E o melhor disso tudo era que ninguém jamais saberia a verdade. Ninguém conseguiria enxergar o limite entre a verdade e a ficção. Só ele. E, se a vida parecia não ter mistérios, esse seria o dele.

Só dele.


André Marçal

Friday, October 16, 2009

Desentendimentos

Certa vez disseram que ele deveria ser sempre verdadeiro. Sempre que possível, ele deveria dar opiniões sinceras sobre qualquer assunto. E se perguntassem sobre o que ele mais amava, ele deveria responder com o maior dos entusiasmos. Porque amor deveria ser contagioso. Deveria inspirar as pessoas. Amor teria que ser compartilhado, não?

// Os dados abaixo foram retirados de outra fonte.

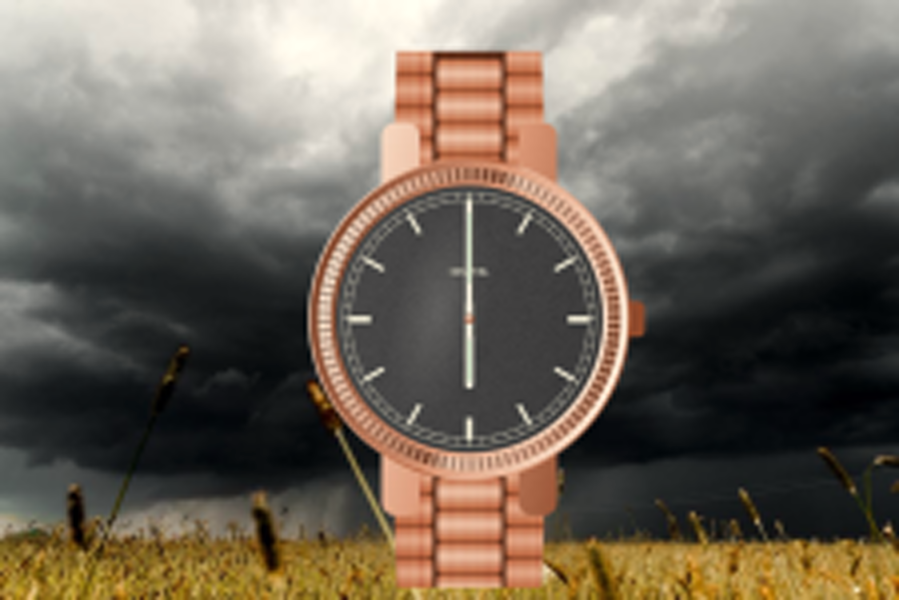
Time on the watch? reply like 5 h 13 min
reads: 6 h 00 min
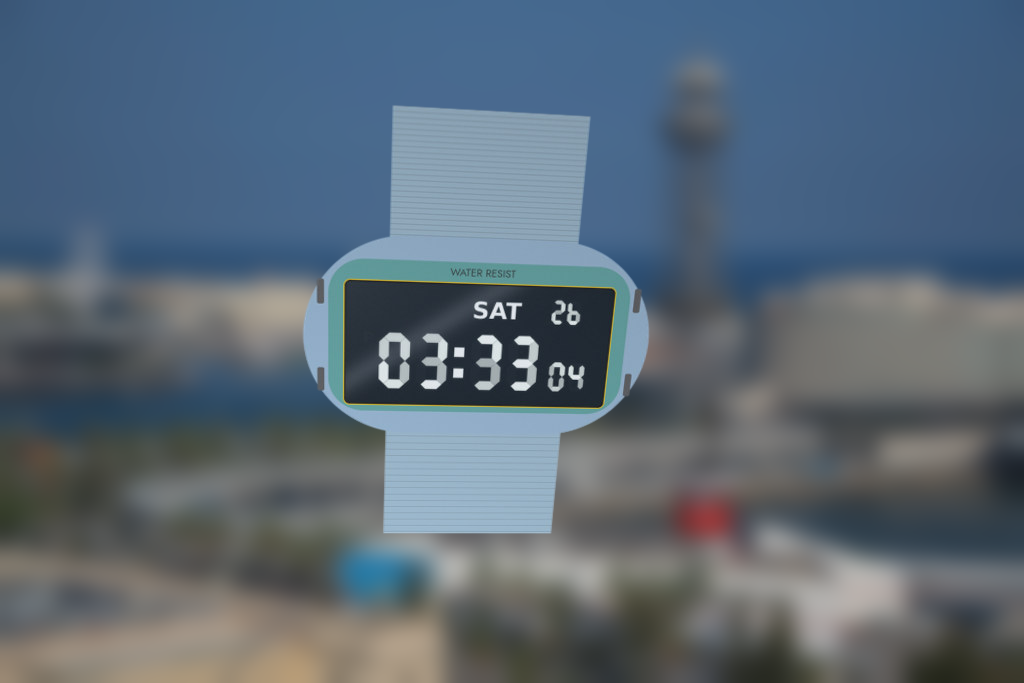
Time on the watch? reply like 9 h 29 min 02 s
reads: 3 h 33 min 04 s
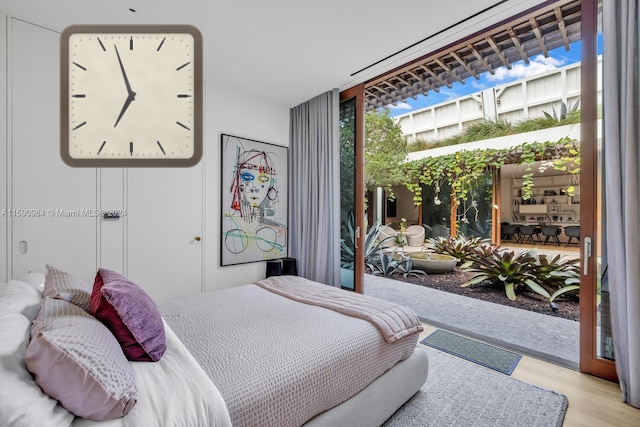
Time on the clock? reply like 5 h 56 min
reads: 6 h 57 min
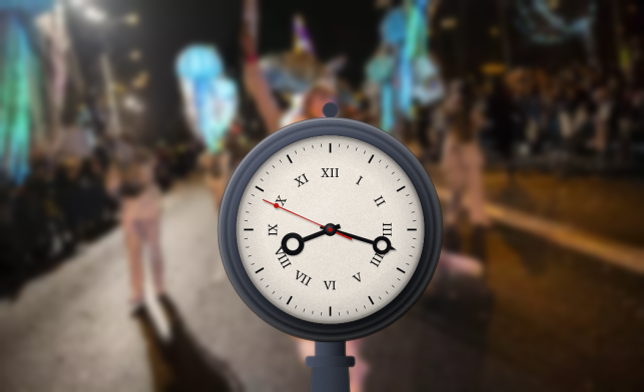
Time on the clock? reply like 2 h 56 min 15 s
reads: 8 h 17 min 49 s
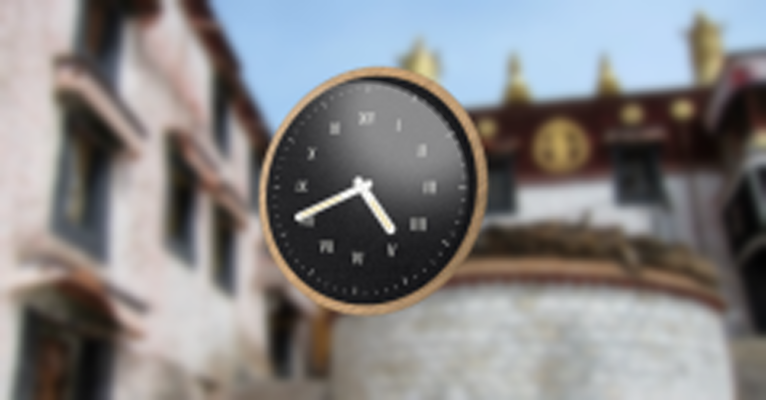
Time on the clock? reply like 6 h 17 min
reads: 4 h 41 min
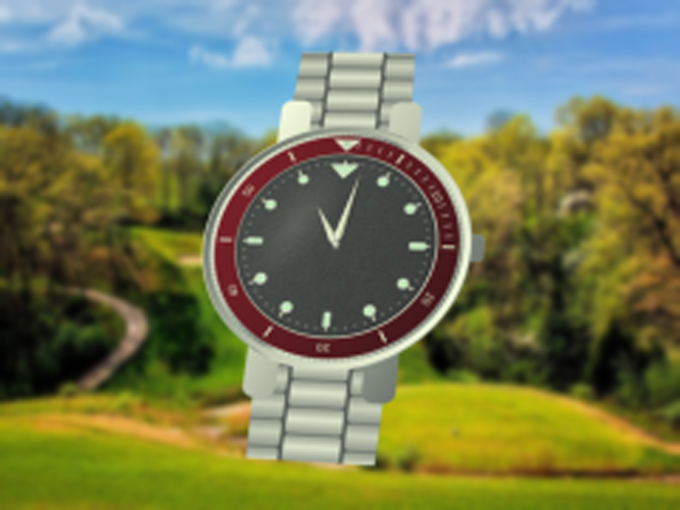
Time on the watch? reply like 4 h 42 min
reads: 11 h 02 min
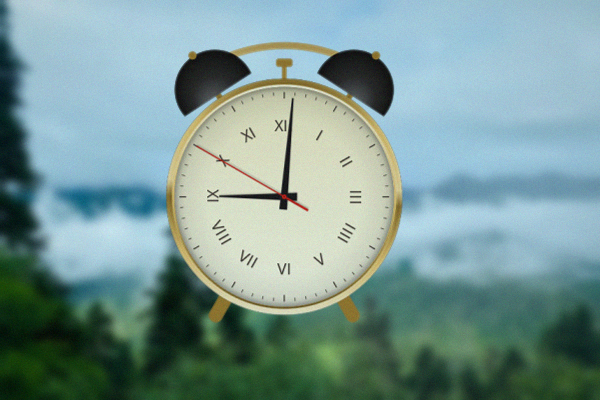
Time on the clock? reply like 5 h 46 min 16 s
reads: 9 h 00 min 50 s
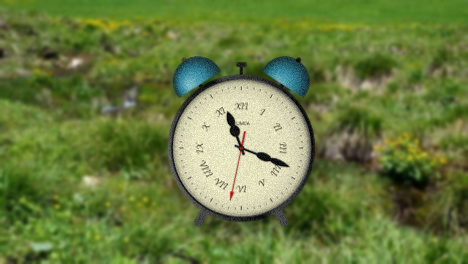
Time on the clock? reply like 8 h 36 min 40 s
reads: 11 h 18 min 32 s
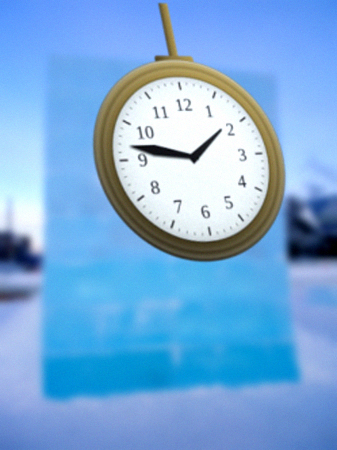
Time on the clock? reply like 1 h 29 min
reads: 1 h 47 min
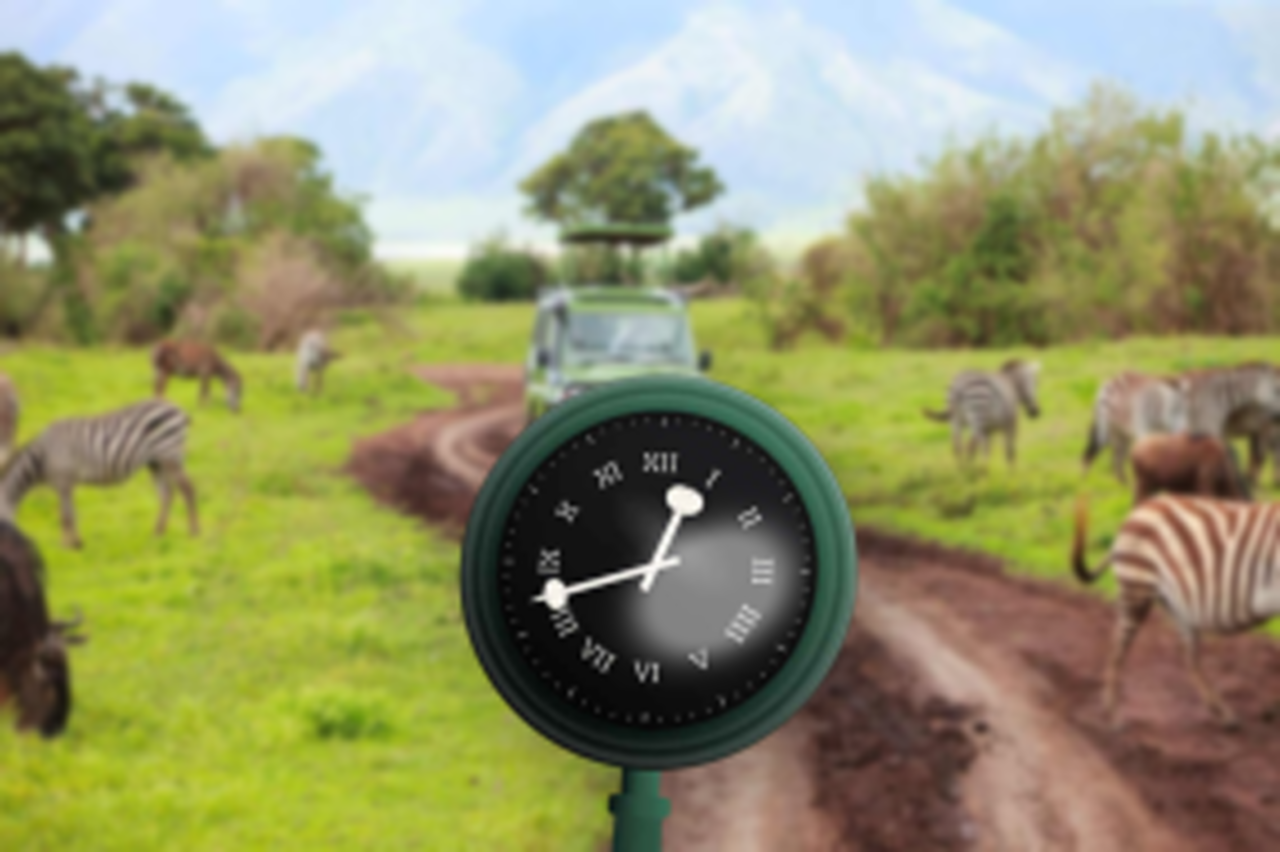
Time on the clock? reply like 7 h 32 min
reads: 12 h 42 min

Mas...quanto mais ele vivia, mais ele percebia que amor era algo em falta. Ao que parecia, as pessoas não amavam nada. O que existia era uma confusão. Era amor disfarçado de carência, falta de auto-estima. Algo momentâneo.

E que se mostrar verdadeiramente era campo propício para desentedimentos e incompreensões.

Ele leu em um livro: "There is, he thought, so little love in the world". E ele concordou.

André Marçal

Friday, October 09, 2009

Rasante



De repente, ele se dá conta que existem dois tipos de pessoas: aquelas que, por alguma razão incompreensível, tudo gira ao redor e que são capazes de fazer tudo do mais incrível acontecer; e aquelas que são exatamente o oposto.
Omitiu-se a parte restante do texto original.